Trump skrytykował również prezydenta Ukrainy, Wołodymyra Zełenskiego, twierdząc, że jego wypowiedzi „powodują problemy” i „nie przynoszą korzyści jego krajowi”. Podkreślił, że wojna na Ukrainie nie rozpoczęłaby się, gdyby to on był prezydentem, i nazwał konflikt „wojną Zełenskiego, Putina i Bidena”.
Komentując te wydarzenia, Trump zadeklarował, że rozważa nałożenie nowych sankcji na Rosję, choć nie przedstawił na razie konkretnych propozycji. Z kolei Zełenski wezwał społeczność międzynarodową do zdecydowanych działań, podkreślając, że „milczenie Ameryki” tylko zachęca Putina do dalszej agresji.
Pomimo międzynarodowych sankcji, Rosja jednak dotychczas skutecznie omija ograniczenia, wykorzystując różne mechanizmy:
-
Flota cieni: Rosja stworzyła sieć ponad 350 tankowców, tzw. „flotę cieni”, które transportują ropę naftową z pominięciem sankcji.
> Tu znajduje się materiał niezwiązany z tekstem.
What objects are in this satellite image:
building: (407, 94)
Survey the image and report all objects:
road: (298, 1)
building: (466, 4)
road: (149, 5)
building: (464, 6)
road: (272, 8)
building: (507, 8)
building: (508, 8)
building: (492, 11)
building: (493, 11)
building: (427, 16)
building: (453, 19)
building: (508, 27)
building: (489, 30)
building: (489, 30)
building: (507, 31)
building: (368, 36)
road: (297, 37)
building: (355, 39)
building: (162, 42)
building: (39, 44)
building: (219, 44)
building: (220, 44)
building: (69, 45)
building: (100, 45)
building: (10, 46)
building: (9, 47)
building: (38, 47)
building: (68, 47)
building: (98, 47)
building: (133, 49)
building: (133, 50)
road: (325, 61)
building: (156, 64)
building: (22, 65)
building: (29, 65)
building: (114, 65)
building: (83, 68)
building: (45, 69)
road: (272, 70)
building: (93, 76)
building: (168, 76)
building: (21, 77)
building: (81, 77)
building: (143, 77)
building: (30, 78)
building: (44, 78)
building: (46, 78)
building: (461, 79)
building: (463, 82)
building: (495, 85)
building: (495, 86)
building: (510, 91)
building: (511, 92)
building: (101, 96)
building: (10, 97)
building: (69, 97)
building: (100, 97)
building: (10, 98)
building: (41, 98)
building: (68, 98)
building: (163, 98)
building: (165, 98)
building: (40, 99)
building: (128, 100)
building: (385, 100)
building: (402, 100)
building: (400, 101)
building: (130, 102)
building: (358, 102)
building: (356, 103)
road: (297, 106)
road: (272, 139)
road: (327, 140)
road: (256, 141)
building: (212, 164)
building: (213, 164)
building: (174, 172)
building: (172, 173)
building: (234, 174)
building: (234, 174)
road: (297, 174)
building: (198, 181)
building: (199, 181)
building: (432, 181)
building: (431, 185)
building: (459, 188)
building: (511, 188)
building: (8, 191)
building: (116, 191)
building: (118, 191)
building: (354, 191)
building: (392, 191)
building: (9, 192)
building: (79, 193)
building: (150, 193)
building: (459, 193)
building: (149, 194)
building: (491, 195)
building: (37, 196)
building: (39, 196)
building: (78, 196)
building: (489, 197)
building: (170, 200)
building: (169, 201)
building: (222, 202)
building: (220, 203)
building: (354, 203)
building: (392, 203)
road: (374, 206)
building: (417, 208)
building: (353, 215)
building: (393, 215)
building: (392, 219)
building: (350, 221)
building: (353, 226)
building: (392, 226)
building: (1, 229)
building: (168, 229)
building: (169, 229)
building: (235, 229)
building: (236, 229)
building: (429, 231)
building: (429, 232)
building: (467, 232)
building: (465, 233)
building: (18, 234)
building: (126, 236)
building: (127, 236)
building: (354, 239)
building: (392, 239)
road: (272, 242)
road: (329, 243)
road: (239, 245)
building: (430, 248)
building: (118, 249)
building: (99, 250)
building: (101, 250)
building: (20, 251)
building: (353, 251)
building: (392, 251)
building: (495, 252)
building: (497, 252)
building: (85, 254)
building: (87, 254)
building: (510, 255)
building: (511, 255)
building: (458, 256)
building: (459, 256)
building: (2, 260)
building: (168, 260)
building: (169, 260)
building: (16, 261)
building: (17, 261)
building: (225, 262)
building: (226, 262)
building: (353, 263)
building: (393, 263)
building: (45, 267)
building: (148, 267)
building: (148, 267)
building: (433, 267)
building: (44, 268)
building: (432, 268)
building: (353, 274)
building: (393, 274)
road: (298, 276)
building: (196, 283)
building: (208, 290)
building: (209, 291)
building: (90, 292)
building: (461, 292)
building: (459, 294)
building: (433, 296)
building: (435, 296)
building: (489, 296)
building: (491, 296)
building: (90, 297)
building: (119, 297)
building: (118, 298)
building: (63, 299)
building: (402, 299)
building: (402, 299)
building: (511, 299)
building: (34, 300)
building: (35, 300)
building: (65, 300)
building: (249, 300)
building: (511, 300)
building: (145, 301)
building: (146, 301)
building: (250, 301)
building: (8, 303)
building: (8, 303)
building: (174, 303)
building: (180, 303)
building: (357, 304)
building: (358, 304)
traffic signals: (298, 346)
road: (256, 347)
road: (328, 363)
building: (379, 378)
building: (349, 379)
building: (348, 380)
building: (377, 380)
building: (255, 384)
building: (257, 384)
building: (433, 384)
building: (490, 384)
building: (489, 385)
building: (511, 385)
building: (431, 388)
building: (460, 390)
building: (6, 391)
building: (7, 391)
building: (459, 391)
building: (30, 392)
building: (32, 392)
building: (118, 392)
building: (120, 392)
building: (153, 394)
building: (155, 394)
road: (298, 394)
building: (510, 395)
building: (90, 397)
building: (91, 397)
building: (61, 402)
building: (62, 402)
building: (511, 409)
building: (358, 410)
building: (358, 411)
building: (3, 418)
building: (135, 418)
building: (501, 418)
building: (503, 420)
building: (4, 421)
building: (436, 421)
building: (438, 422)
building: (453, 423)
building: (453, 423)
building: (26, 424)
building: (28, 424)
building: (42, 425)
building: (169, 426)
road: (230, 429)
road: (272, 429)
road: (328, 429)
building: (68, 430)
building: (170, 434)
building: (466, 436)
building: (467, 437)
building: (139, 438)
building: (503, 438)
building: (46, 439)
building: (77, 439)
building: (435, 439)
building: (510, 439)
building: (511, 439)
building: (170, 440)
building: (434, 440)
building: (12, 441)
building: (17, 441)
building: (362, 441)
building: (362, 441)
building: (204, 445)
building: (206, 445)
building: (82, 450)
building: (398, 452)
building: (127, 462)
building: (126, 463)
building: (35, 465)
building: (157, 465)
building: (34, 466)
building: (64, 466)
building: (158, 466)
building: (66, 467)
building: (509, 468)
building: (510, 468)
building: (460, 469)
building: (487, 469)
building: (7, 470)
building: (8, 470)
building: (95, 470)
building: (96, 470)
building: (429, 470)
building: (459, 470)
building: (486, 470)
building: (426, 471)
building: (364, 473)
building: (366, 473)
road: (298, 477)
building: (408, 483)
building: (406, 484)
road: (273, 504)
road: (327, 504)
Te statki, często zarejestrowane pod banderami państw trzecich, unikają zachodnich portów i ubezpieczycieli, co utrudnia ich śledzenie.
-
Handel złotem: Moskwa zwiększyła eksport złota, wykorzystując je jako środek płatniczy w transakcjach z krajami takimi jak Chiny, Turcja czy Iran. Złoto stało się kluczowym elementem rosyjskiej strategii omijania sankcji i finansowania wojny.
-
Systemy barterowe i alternatywne waluty: Kreml coraz częściej korzysta z transakcji barterowych oraz rozliczeń w walutach innych niż dolar amerykański, co pozwala na kontynuowanie handlu mimo ograniczeń.
Mimo tych działań, rosyjska gospodarka odczuwa skutki sankcji. Dochody z eksportu ropy spadły o 38 miliardów euro, a Unia Europejska wprowadziła 17. pakiet sankcji, obejmujący m.in. zakaz dostępu do portów dla statków z floty cieni oraz sankcje wobec firm wspierających rosyjską gospodarkę wojenną.
Kreml zbagatelizował wypowiedzi Trumpa, określając je jako „emocjonalne” i podkreślając, że działania Rosji mają na celu zapewnienie bezpieczeństwa narodowego . Tymczasem prezydent Francji, Emmanuel Macron, zauważył, że Trump może teraz dostrzegać brak szczerości Putina w dążeniu do pokoju.